I returned later that afternoon to find him beaming. “Doc, I just had the best bowel movement of my life,” he said, explaining that his depression and suicidal thoughts were now gone. He was discharged home several days later in good spirits. When asked if he would like psychiatric follow-up, he asked, “Why would I need that?” I agreed.  

The second example is a 53 year-old man who was admitted with cellulitis, complicated by a clostridium difficile superinfection. He had intractable watery diarrhea with dozens of daily bowel movements for weeks. That morning, he asked to be discharged, “so I can go home and kill myself!” The stat consult was for suicidality and commitment to inpatient psychiatry.

I rushed to his bedside to find him packing his belongings, his brother by his side.
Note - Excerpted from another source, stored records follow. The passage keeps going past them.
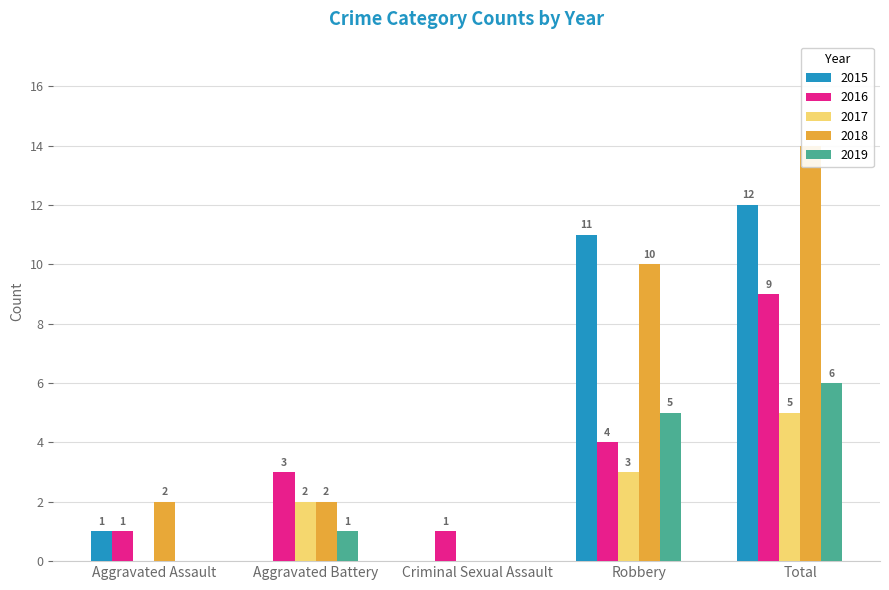

At Criminal Sexual Assault, list the series in order from largest to smallest.

2016, 2015, 2017, 2018, 2019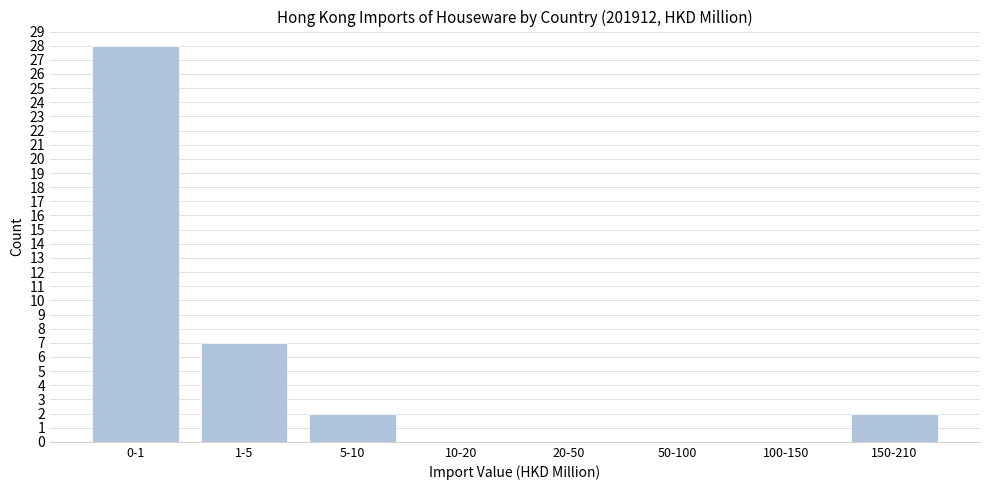

Reading left to right, extract all data points from this chart.

0-1=28	1-5=7	5-10=2	10-20=0	20-50=0	50-100=0	100-150=0	150-210=2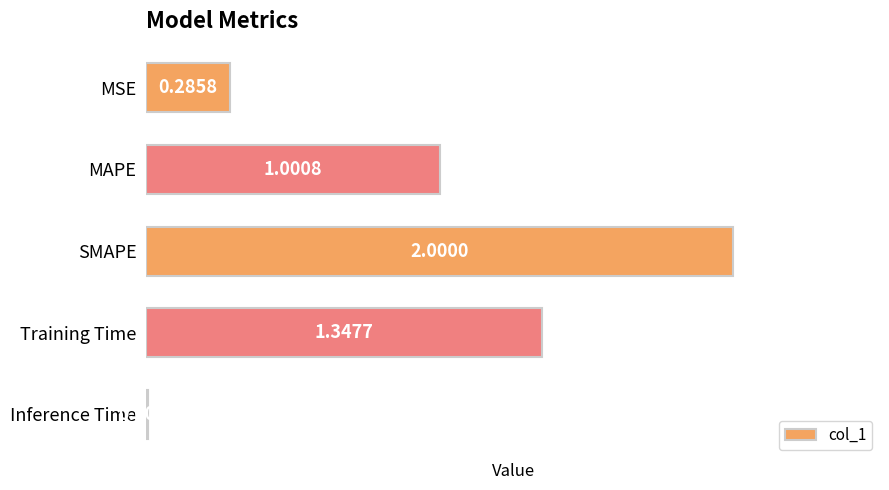

Where is the data nearest to the value 1?

MAPE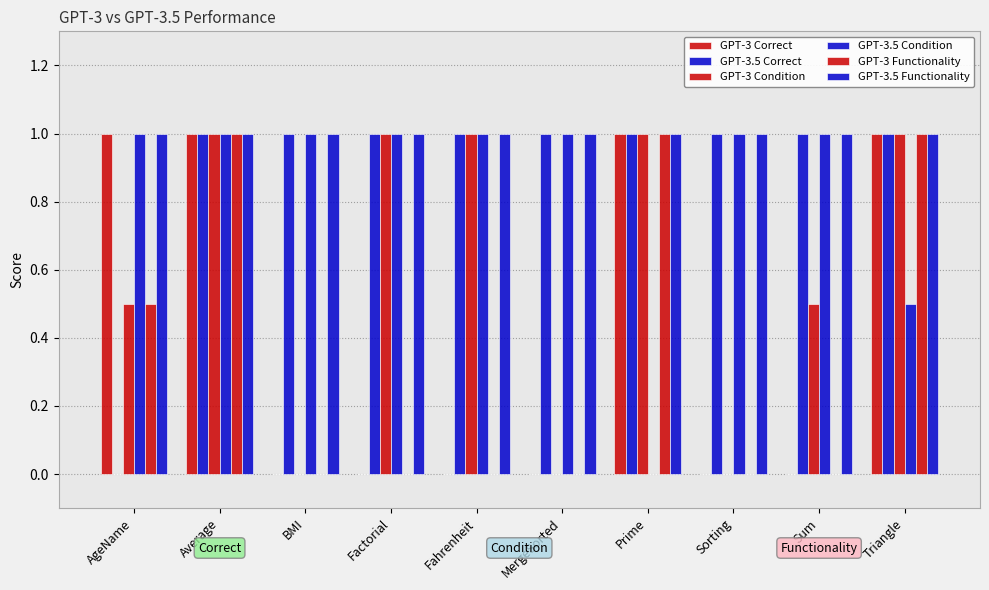

Which series has the widest spread of values?

GPT-3 Correct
Strangely, both men appeared at ease, chatting amicably.

Explaining my sudden appearance, the patient said,“Oh yeah, I’ve was feeling that way last week and this morning, but about an hour ago I had my first solid stool, so now I can see that there is ‘light at the end of the tunnel,’ and I’ll be alright so I’m ready to go home!”

In both cases, what each patient needed for the relief of his “depression” was a bowel movement, or evidence of a “turn for the better,” not psychiatric medications or care.

 

For me, “meeting the criteria for a psychiatric disorder” means nothing more than meeting the criteria, and signals not the conclusion of the diagnostic inquiry, but merely its beginning.

It is more epistemically correct and more helpful to interpret meeting the DSM criteria as marking the presence of a syndrome just as we recognize a cluster of physical symptoms like shortness of breath, distended neck veins, and lower extremity edema to define congestive heart failure. Meeting the criteria generates a differential diagnosis, not a unique diagnosis.

 

As many more things look like depression than are Major Depressive Disorder (MDD), we need more data to rule in or rule out specific entities that constitute its differential diagnosis. We must rule out symptomatic medical entities like hypothyroidism and post-stroke depression as well as situationally based disturbances, like demoralization. These things can simulate perfectly an episode of “endogenous MDD,” but are not the “bona fide” disorders that reflect the agreed upon categories of DSM-V.

Obliging this analysis certainly makes “making the diagnosis” more complicated than matching symptoms to criteria and requires much more data, but pays off in an enriched understanding of the patient that will permit you to “see through” the presenting syndrome to discern the “true” entities beneath.  Ultimately, “making the diagnosis” is an act of interpretation, not codification.

 

All psychiatric presentations must be interpreted with and through the prism of a full understanding of the patient’s “lived experience,” if we are to make good sense of it for ourselves and for them.